▶ _WHAT IS EXPECTED_
Reproduce the part of the Sri Lanka news extract from "Delivering his speech" to "on international issues." word for word.

▶ _PAGE EXTRACT_
►

In addition to this, the Government Medical Officers' Association (GMOA) called a strike - which they called off after two days, last morning- in support of the anti-SAITM struggle by university students and to condemn the police attack.
However, the GMOA made headlines as a fellow medical officer who came for a discussion held at the Sri Lanka Foundation leaving behind hundreds of patients who came seeking treatment was sent back to the hospital, to taste bitter medicines, with a broken nose.
Doctors discussing the current crisis over private medical education were later found exchanging fisticuffs as one member hit the other one on the face using a ceramic cup.
MR in Pakistan
Former President Mahinda Rajapaksa left to Pakistan last Monday afternoon to participate, as the guest speaker, at an event held at the Pakistan National Defence University.
Speaking at an event organized by the Centre for Research and Security Studies (CRSS) and Global Village Space (GVS) Rajapaksa said terrorism is against the spirit of humanity and no country can prosper if people are compelled to live their lives under fear.
Delivering his speech on the topic of the talk which was 'Sri Lanka's Struggle for Peace and its Lessons for Pakistan and the Region,' Rajapaksa said that Pakistan and Sri Lanka's mutual relationship is sustained by cultural heritage, economies, and common stand on international issues.

◄

▶ _RECORD SET_

►

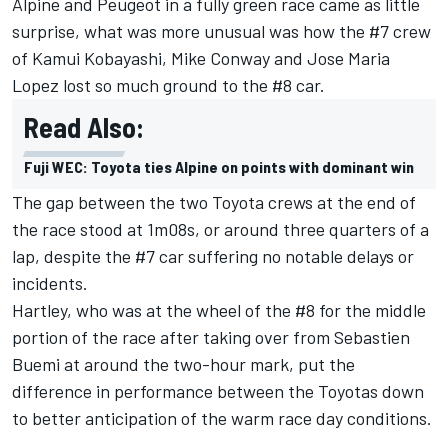
Alpine and Peugeot in a fully green race came as little
surprise, what was more unusual was how the #7 crew
of Kamui Kobayashi, Mike Conway and Jose Maria
Lopez lost so much ground to the #8 car.
Read Also:
Fuji WEC: Toyota ties Alpine on points with dominant win
The gap between the two Toyota crews at the end of
the race stood at 1m08s, or around three quarters of a
lap, despite the #7 car suffering no notable delays or
incidents.
Hartley, who was at the wheel of the #8 for the middle
portion of the race after taking over from Sebastien
Buemi at around the two-hour mark, put the
difference in performance between the Toyotas down
to better anticipation of the warm race day conditions.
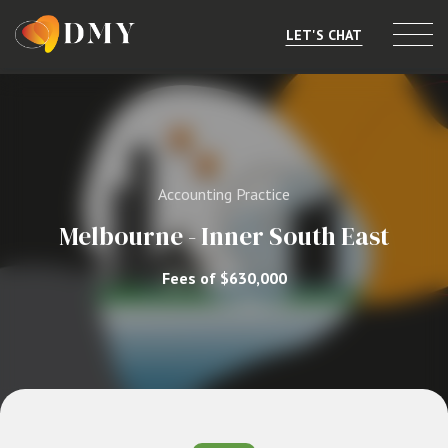
LET'S CHAT
Selling or Merging
Buying
Accounting Practice
Listings
Melbourne - Inner South East
Market Data
Fees of $630,000
Resources
About
Contact
Level 8, 805/220 Collins St, Melbourne, VIC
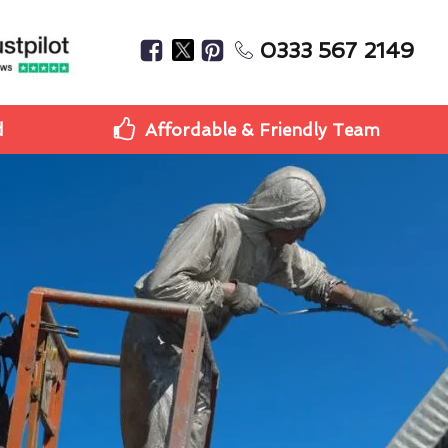
0333 567 2149
d
Affordable & Friendly Team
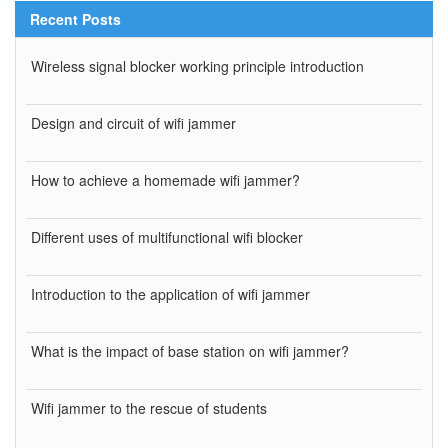
Recent Posts
Wireless signal blocker working principle introduction
Design and circuit of wifi jammer
How to achieve a homemade wifi jammer?
Different uses of multifunctional wifi blocker
Introduction to the application of wifi jammer
What is the impact of base station on wifi jammer?
Wifi jammer to the rescue of students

◄

▶ _ANSWER SPACE_
Delivering his speech on the topic of the talk which was 'Sri Lanka's Struggle for Peace and its Lessons for Pakistan and the Region,' Rajapaksa said that Pakistan and Sri Lanka's mutual relationship is sustained by cultural heritage, economies, and common stand on international issues.